* Aufgaben:
a: Wie alt war Boris Romantschenko laut dem Textabschnitt, als er bei dem Luftangriff in Charkiw getötet wurde?
b: Nennen Sie alle Lager, die im Textabschnitt namentlich genannt werden.
c: Geben Sie aus dem Textabschnitt die Passage von „Der 8. Mai fordert“ bis „gegen die Ukraine.“ wortgetreu wieder.

* Textabschnitt:
Wir trauern um Boris Romantschenko, einen Überlebenden des Vernichtungslagers Auschwitz,der im Alter von 96 Jahren bei einem russischen Luftangriff in Charkiw getötet wurde. Weitere Überlebende der Shoah und des Zweiten Weltkrieges werden heute abermals durch den russischen Krieg mit dem Tod bedroht.
Eva Fahidi, 96-jährige ungarische jüdische Überlebende des Holocaust, sagte: „Alles, wofür wir nach unserer Befreiung aus Auschwitz, Buchenwald, Ravensbrück und Sachsenhausen in den letzten Jahrzehnten gelebt haben, wofür wir aufgestanden sind und warum wir mit jungen Menschen in Europa unsere Erinnerungen geteilt haben – all dies entehrt und missachtet Putin mit seinen Generälen. Es hieß immer, wir, die Überlebenden der Lager, seien das Gewissen der Welt. Putin hat kein Gewissen, er hat mit uns nichts zu tun, Schande über ihn und seine Lügen. Unsere Gedanken gehen in diesen Tagen zur Familie von Boris Romantschenko und zu allen Überlebenden des Holocaust in der Ukraine, die unter russischen Bomben um ihr Leben fürchten. Sie gehen aber auch zu den Eltern der jungen russischen Soldaten, die Putin in diesem Krieg verheizt hat und die gefallen sind.“

Der 8. Mai fordert immer wieder zu einer historischen Positionierung heraus: Ist er ein Tag der Befreiung, gab es einen Neuanfang, eine ‚Stunde Null‘? Haben sich die politisch-ökonomischen Verhältnisse, auf denen der Nationalsozialismus fußte, maßgeblich geändert? Er verlangt entsprechend nach einer aktuellen politischen Stellungnahme. Dies zeigen besonders deutlich die deutschen Reaktionen auf den Krieg gegen die Ukraine.

* Datenauszug:
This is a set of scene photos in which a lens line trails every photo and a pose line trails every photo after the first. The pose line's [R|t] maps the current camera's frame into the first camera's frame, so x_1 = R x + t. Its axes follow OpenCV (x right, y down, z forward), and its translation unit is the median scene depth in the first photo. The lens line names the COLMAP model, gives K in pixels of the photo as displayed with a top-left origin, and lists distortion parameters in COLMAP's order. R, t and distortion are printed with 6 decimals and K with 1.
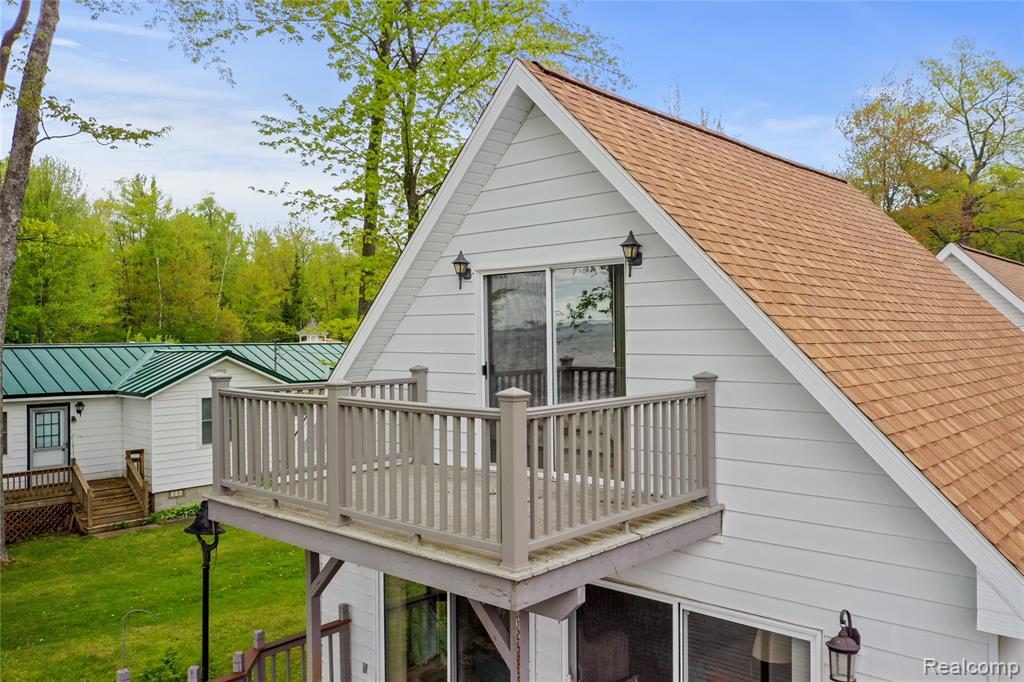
lens RADIAL K [[802.0, 0, 512.0], [0, 802.0, 341.0], [0, 0, 1]] dist [-0.008069, 0.000168]
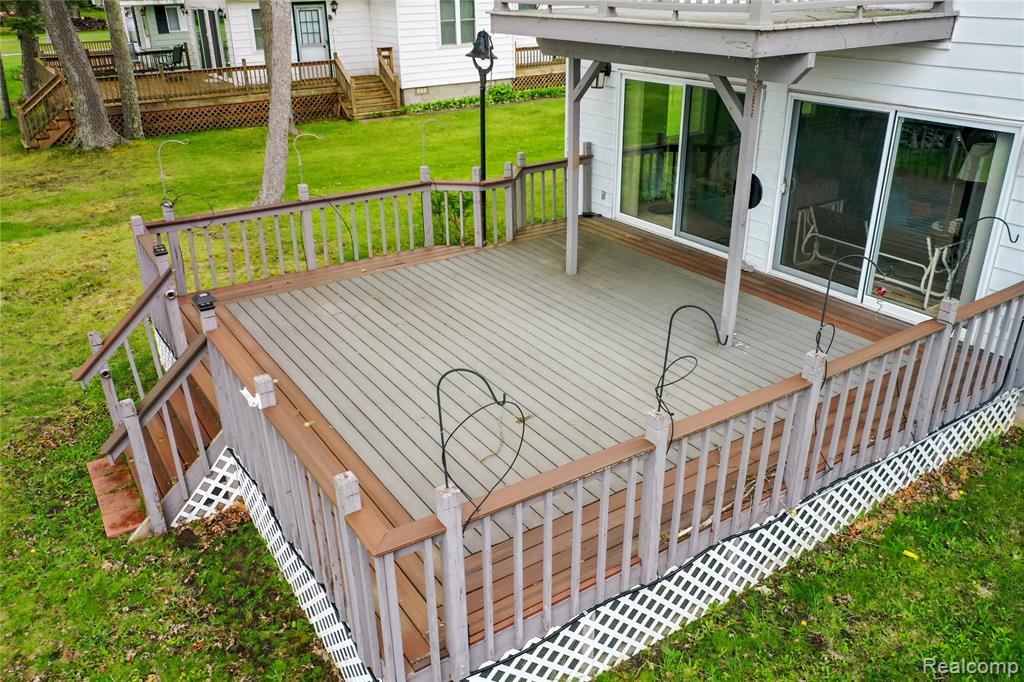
lens RADIAL K [[802.0, 0, 512.0], [0, 802.0, 341.0], [0, 0, 1]] dist [-0.008069, 0.000168]
pose [[0.967372, 0.102625, -0.231645, -0.008012], [0.002263, 0.910756, 0.412940, 0.059861], [0.253350, -0.399990, 0.880807, -0.100597]]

* Lösungen:
a: Er war 96 Jahre alt.

b: Auschwitz, Buchenwald, Ravensbrück, Sachsenhausen

c:
Der 8. Mai fordert immer wieder zu einer historischen Positionierung heraus: Ist er ein Tag der Befreiung, gab es einen Neuanfang, eine ‚Stunde Null‘? Haben sich die politisch-ökonomischen Verhältnisse, auf denen der Nationalsozialismus fußte, maßgeblich geändert? Er verlangt entsprechend nach einer aktuellen politischen Stellungnahme. Dies zeigen besonders deutlich die deutschen Reaktionen auf den Krieg gegen die Ukraine.